Он говорил так проникновенно и порывисто, словно до этого молчал десять лет.
– Лет в шесть меня однажды… вырвало в этой ванной. До того страшно было. И я, едва рот утёр, зачем-то… нащупал ножницы на раковине и начал… ладони надрезать. Интуитивно решил, что если телу будет больно, то будет не так страшно. Тупые ножницы были; очень плохо резали. И физическая боль… отрезвила, что ли. Дала задышать. Только заляпал всё. Я-то не видел: темно было. А мать, когда открыла дверь, то завизжала… Мерзко так, звонко. Столько рвотных и кровавых пятен было на стенах… на полу… на раковине. С тех пор тошнота и рвота у меня стали спутниками страха. Страшно – тошнит. Страшно до безумия – рвёт. Я эту тошноту для себя называю «страшнотой». Коротко и ясно.
Договорив, он взмахнул рукой и уронил её на колени. Вера молчала, боясь взглянуть на ладони в шрамах глядя на кривую нитку, что торчала из шва в рукаве её куртки.
– Ножницы от меня потом долго прятали, – хрипло продолжил Свят, утерев пальцем уголок глаза. – Мать причитала, что у отца руки в шрамах, и у меня будут.

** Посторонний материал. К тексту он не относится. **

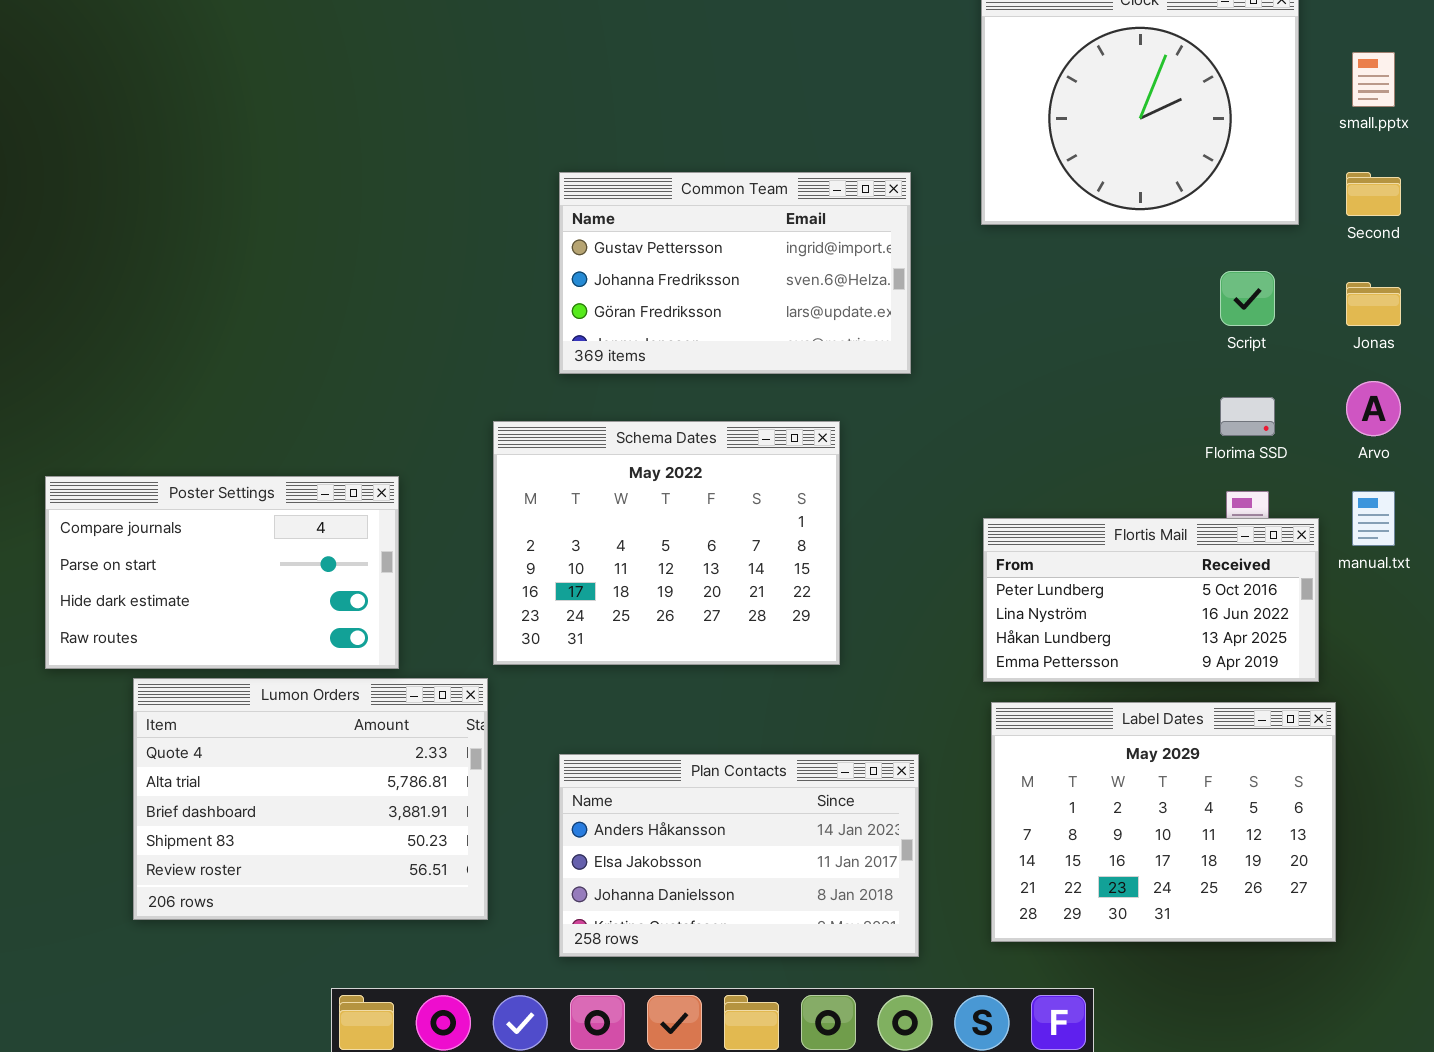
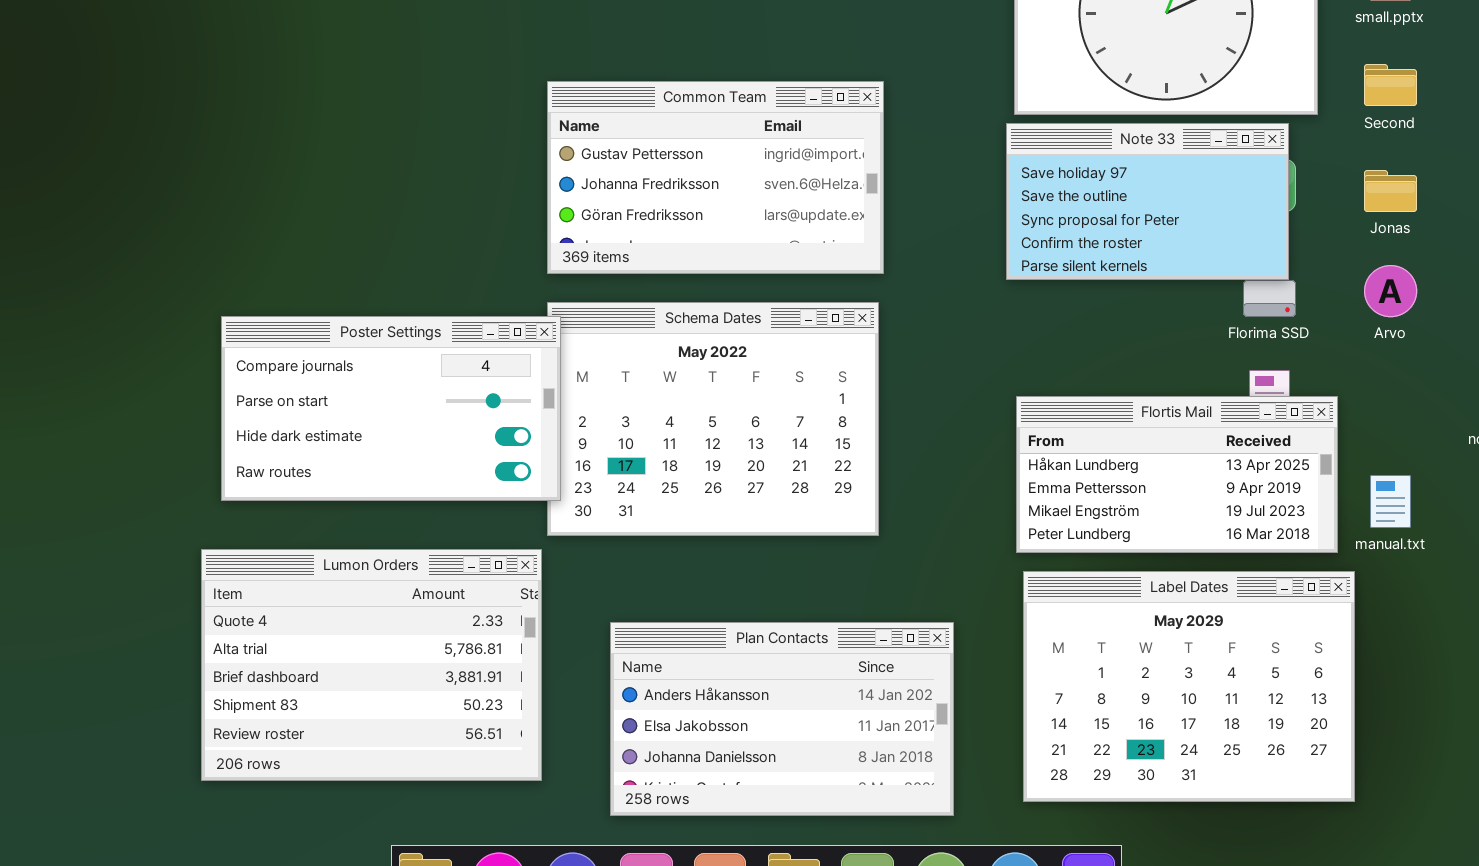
Common Team: [559,172,911,374] -> [547,81,884,274], moved
Note 33: none -> [1006,123,1289,280], opened
Poster Settings: [45,476,399,669] -> [221,316,561,501], moved
manual.txt: [1352,491,1395,546] -> [1370,475,1411,528], moved
Flortis Mail: [983,518,1319,682] -> [1016,396,1338,553], scrolled down 2 rows

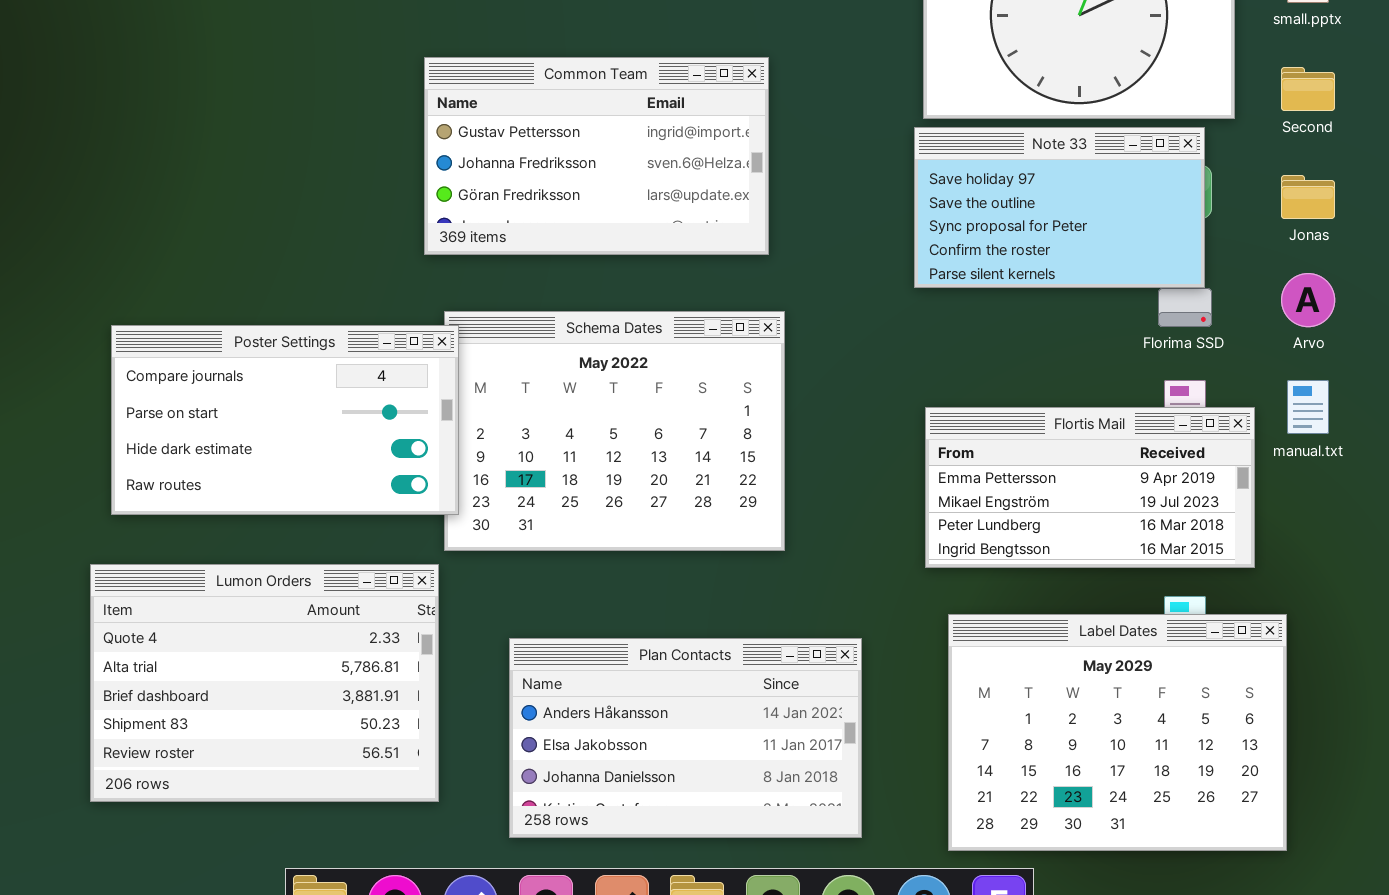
Common Team: [547,81,884,274] -> [424,57,769,255], moved
Flortis Mail: [1016,396,1338,553] -> [925,407,1255,568], scrolled down 1 row
manual.txt: [1370,475,1411,528] -> [1287,380,1329,434], moved
Label Dates: [1023,571,1355,802] -> [948,614,1287,851], moved

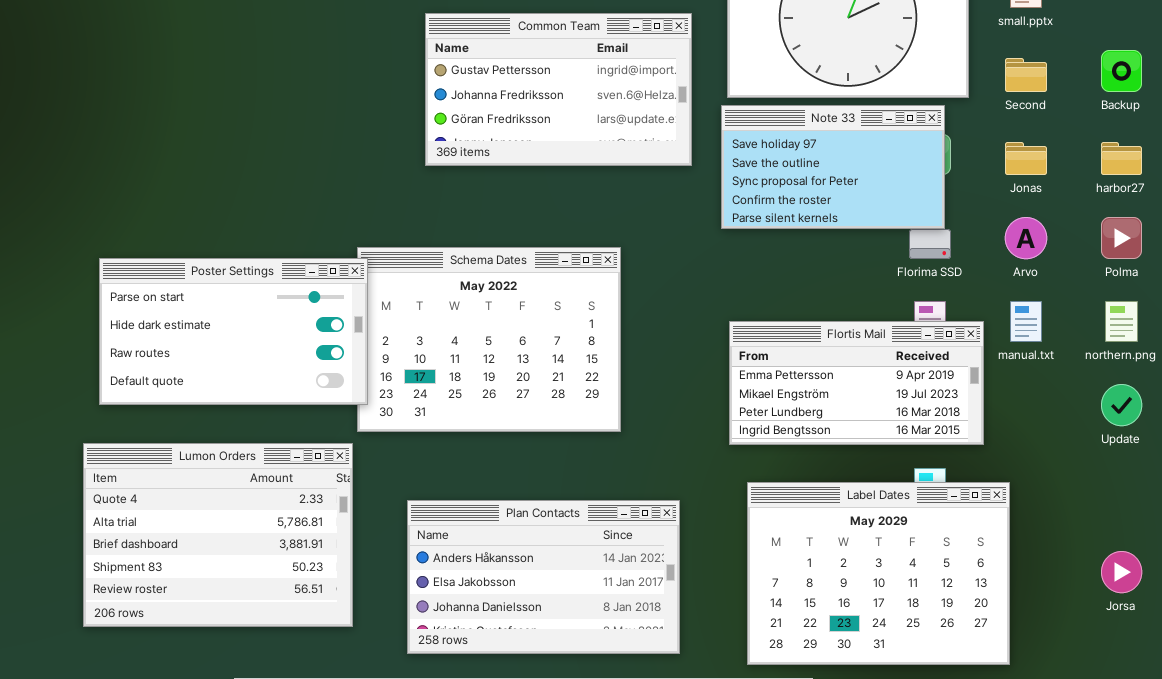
Common Team: [424,57,769,255] -> [425,13,692,166], moved
Poster Settings: [111,325,459,515] -> [99,258,368,405], scrolled down 1 row

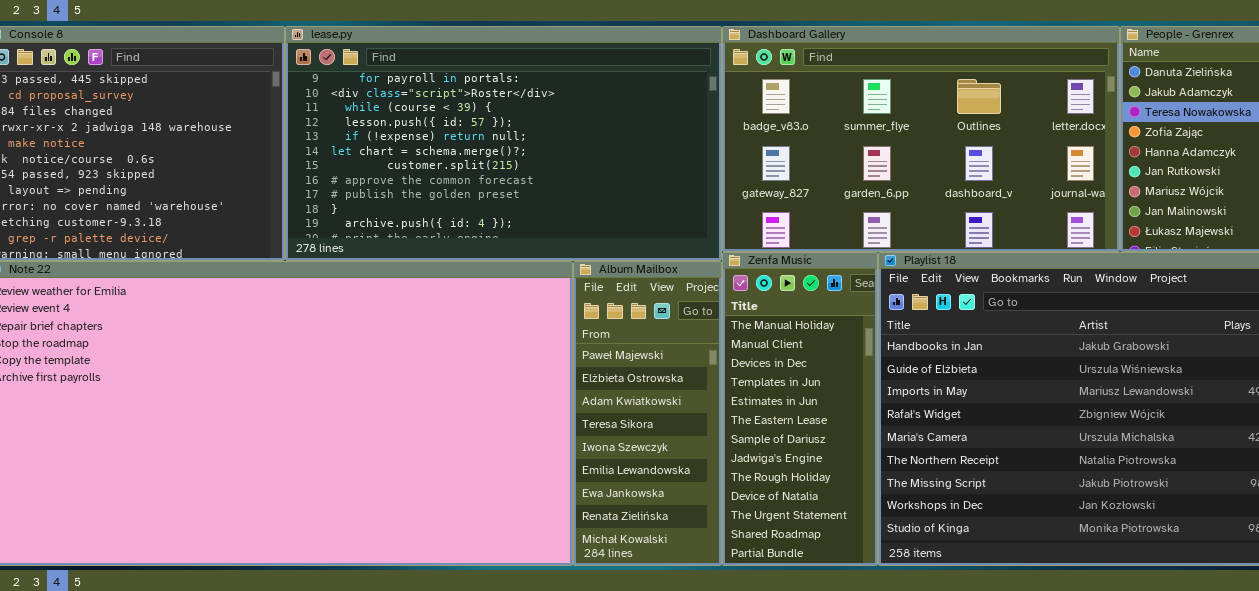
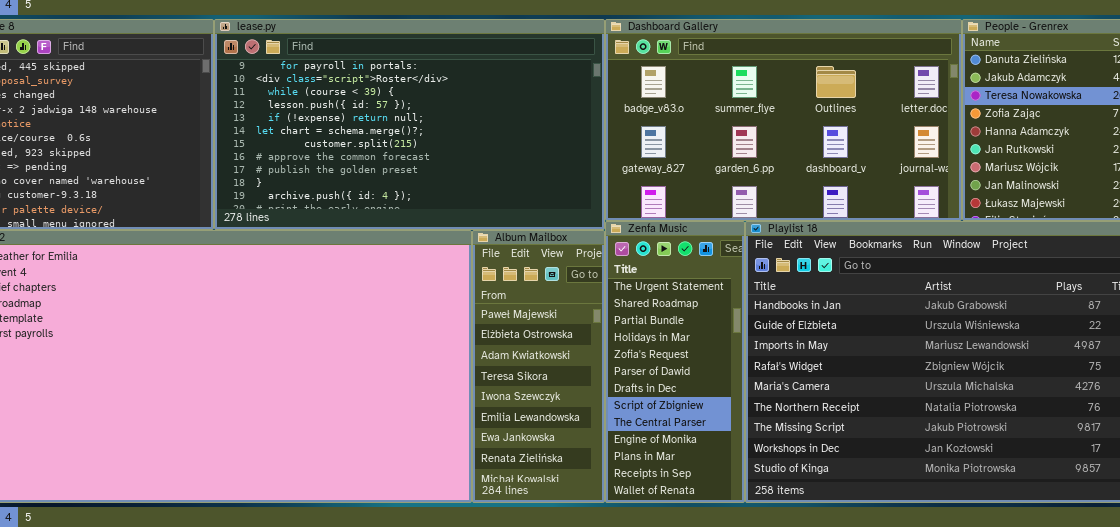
Zenfa Music: [722,252,878,566] -> [605,221,745,503], scrolled down 10 rows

Как будто если причитать, то это шрамы рассосёт. А потом они делали вид, что ничего такого не было. В нашей семье ведь – что ты! – такого психоза быть не могло. Мы читаем Бальзака. Воспитываем патрициев. Срём фантиками.
– А откуда они? – тихо спросила Вера, закусив губу; его рассказ поднял в душе невыразимую детскую боль – и хотелось задавать любые вопросы, которые уводили мысли от себя самой. – Откуда у Ромы шрамы?
– Чёрт его знает, – снова передёрнув плечами, беззлобно бросил Свят. – Кто мне это расскажет? Всё детство у отца боялся спросить, откуда они. И свои порезы старался не замечать – даже когда кровоточили. Каким-то тупым образом для себя решил, что если он свои шрамы отрицает, значит, и я свои должен.
Нерешительно протянув руку, Вера коснулась тонкого шрама на его мизинце.
Отчего-то казалось, что более откровенная жалость его унизит.
Сжав её ладонь, Елисеенко едва заметно кивнул, избегая смотреть ей в лицо.
– Всё-таки удивительный эффект у физической боли. Я это делал и… будучи взрослым. Только не думай, что я псих.
Кусая губу, Вера грустно глядела на ссадину в углу его глаза. Мысли никак не складывались в слова; они были куда кривее убогой нитки в рукаве куртки.